- [Task prompt]:
Answer these questions from the page on Databricks data science and ML capabilities:
1. Which three things that Databricks adds to open-source ML frameworks are together called MLOps?
2. Under what is all data managed, with fine-grained access controls?
3. What does AI Search allow?

* begin Passage provided *

Skip to main content

Databricks data science and ML capabilities

Databricks has a unified platform for the full data science (DS) and machine learning (ML) lifecycle, from raw data ingestion through feature engineering, model training, deployment, and production monitoring. Databricks integrates with popular open-source ML frameworks, adding enterprise-grade governance, observability, and operational tooling, collectively known as MLOps.

This page lists major DS and ML capabilities, organized by workflow stage.

Exploratory data analysis

Databricks simplifies exploratory data analysis (EDA) by providing interactive, collaborative, and AI-assisted tools for data scientists. Data scientists can explore data using natural language chat, UIs, or code, and they can collaborate using both real-time co-editing and Git-based code sharing. Genie Code can do fully automated EDA or act as an interactive assistant.

Category

Features

User interface

  • Notebooks provide collaborative spaces for exploration, visualization, and documentation for EDA.
  • Dashboards provide SQL and visualization-based EDA.
  • Genie Chat has a natural-language interface for asking data questions.

Collaboration

AI assistants

Prepare and serve features

Databricks simplifies data for ML by unifying governance of data and ML workloads. With all data managed under Unity Catalog with fine-grained access controls, you can adjust data engineering and ML boundaries to fit your organization. Data can be prepared for ML using any data engineering tools such as Lakeflow Spark Declarative Pipelines. Features are managed in a Feature Store for both batch and real-time serving, with a single, governed source of truth for features.

Genie Code accelerates data discovery and preparation by browsing Unity Catalog to discover relevant tables, suggesting feature transformations, and generating code for ingestion and feature pipelines.

Feature type

Features

Batch features

  • Feature tables in Unity Catalog store precomputed batch features with automatic lineage and governance. Teams discover and reuse existing features rather than rebuilding pipelines from scratch.
  • Declarative features provide a new API for defining features which can then be used for batch or real-time feature computation.

Real-time features

Declarative features provide a new API for defining features which can then be used for batch or real-time feature computation.

Unstructured data

AI Search allows serving unstructured data and running semantic search.

Train ML models

Databricks has flexible tools for training ML and deep learning models. Pre-configured and customizable environments allow you to use custom ML libraries, and serverless CPU and GPU-accelerated compute resources allow scaling up and scaling out on demand. Genie Code provides intelligent AutoML, taking natural language requests and building full multi-notebook workflows for featurization, training, tuning, evaluation, and deployment.

* end Passage provided *
* begin Source data *

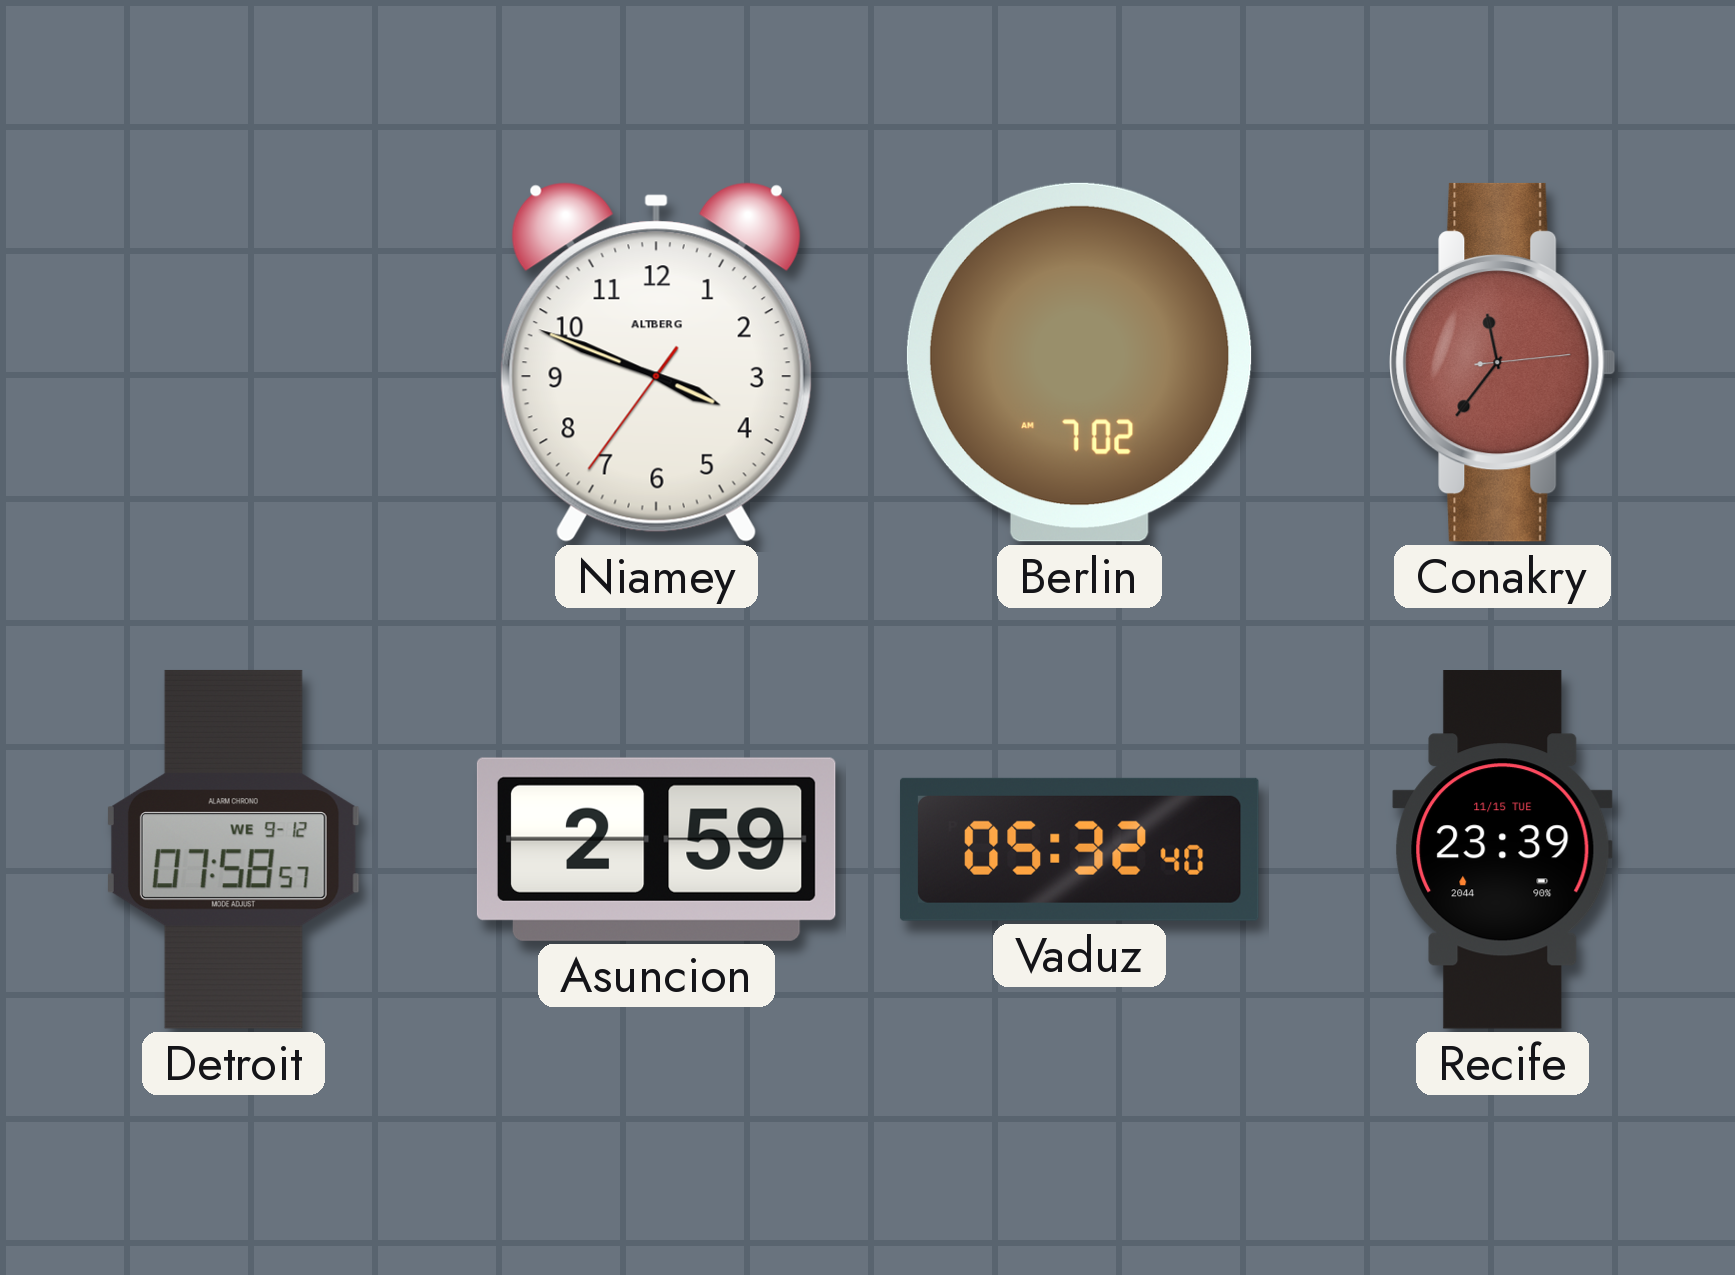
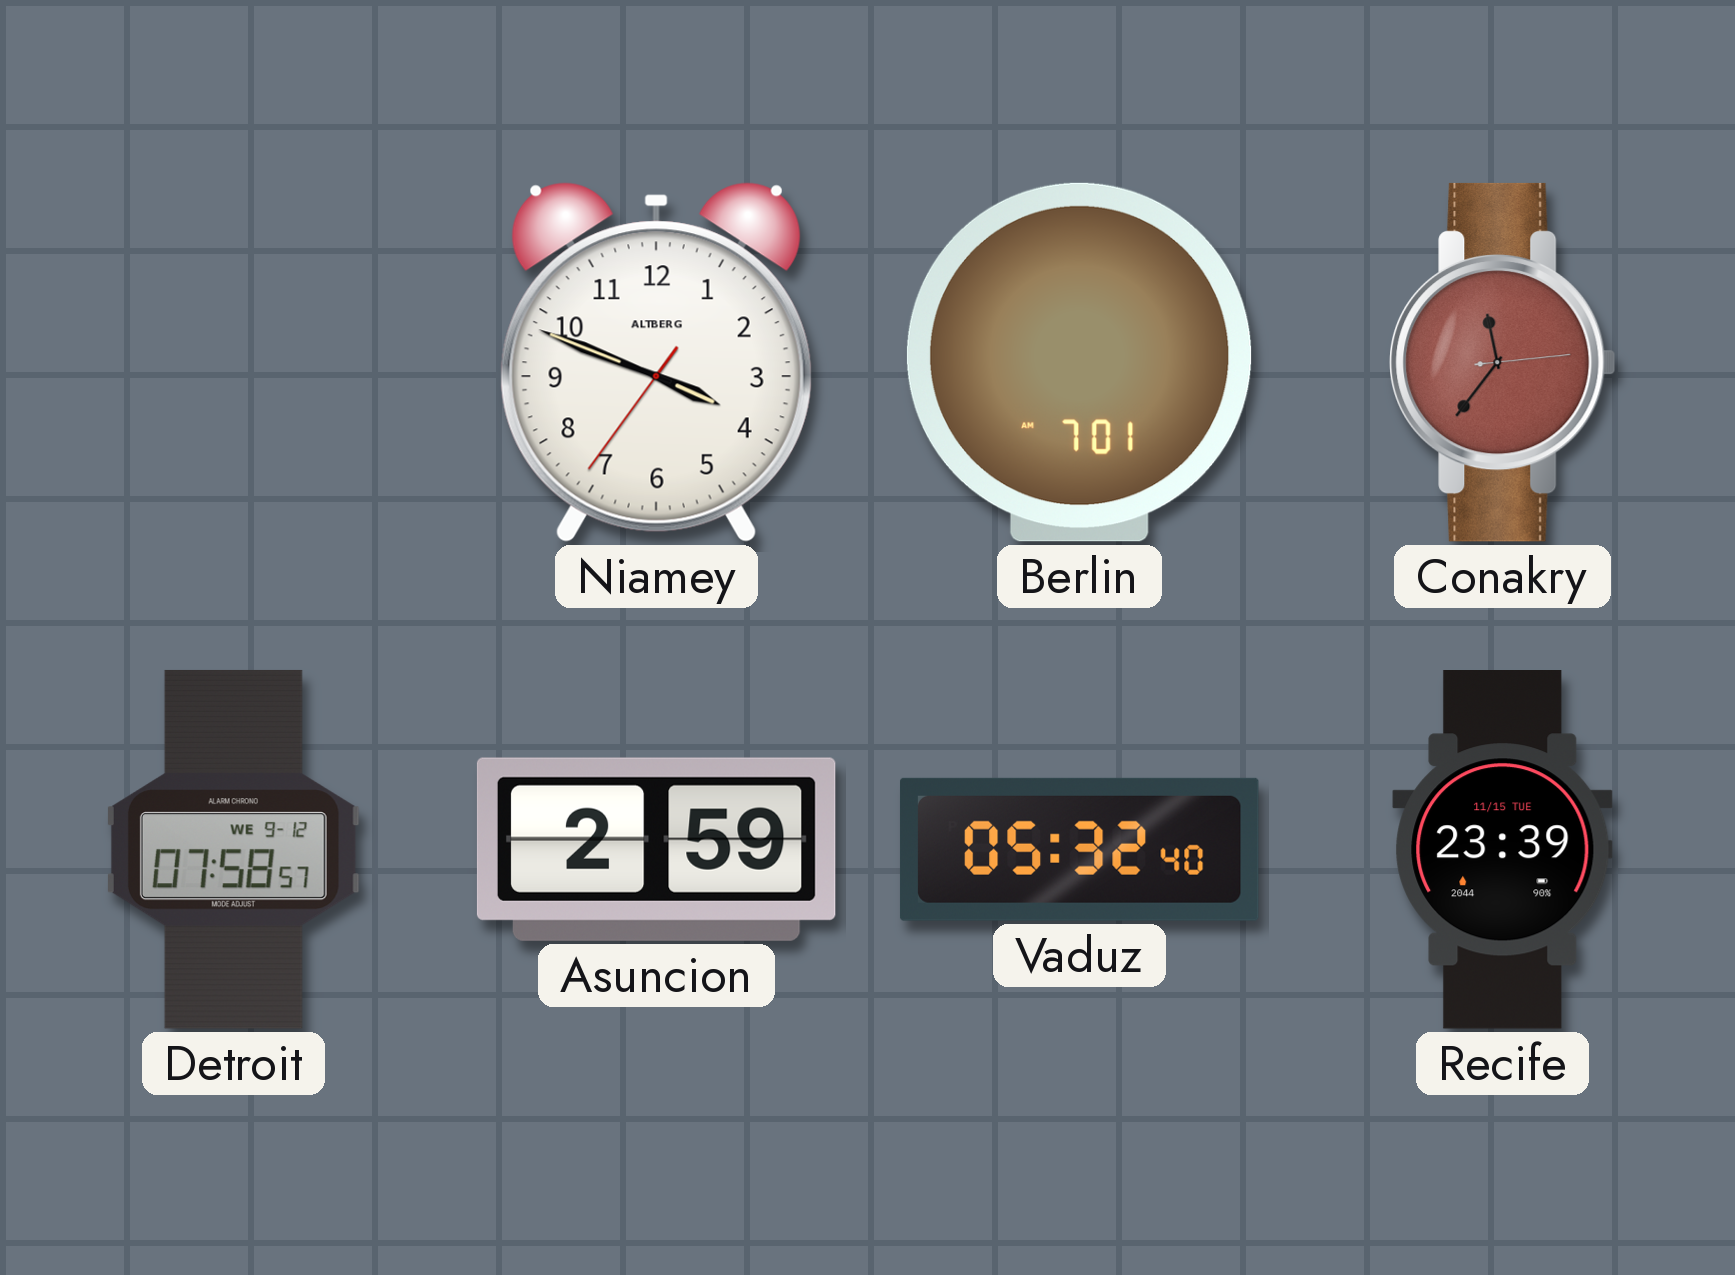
Berlin: 7:02 -> 7:01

* end Source data *

- [Exercise output]:
1. Enterprise-grade governance, observability, and operational tooling.
2. Unity Catalog.
3. Serving unstructured data and running semantic search.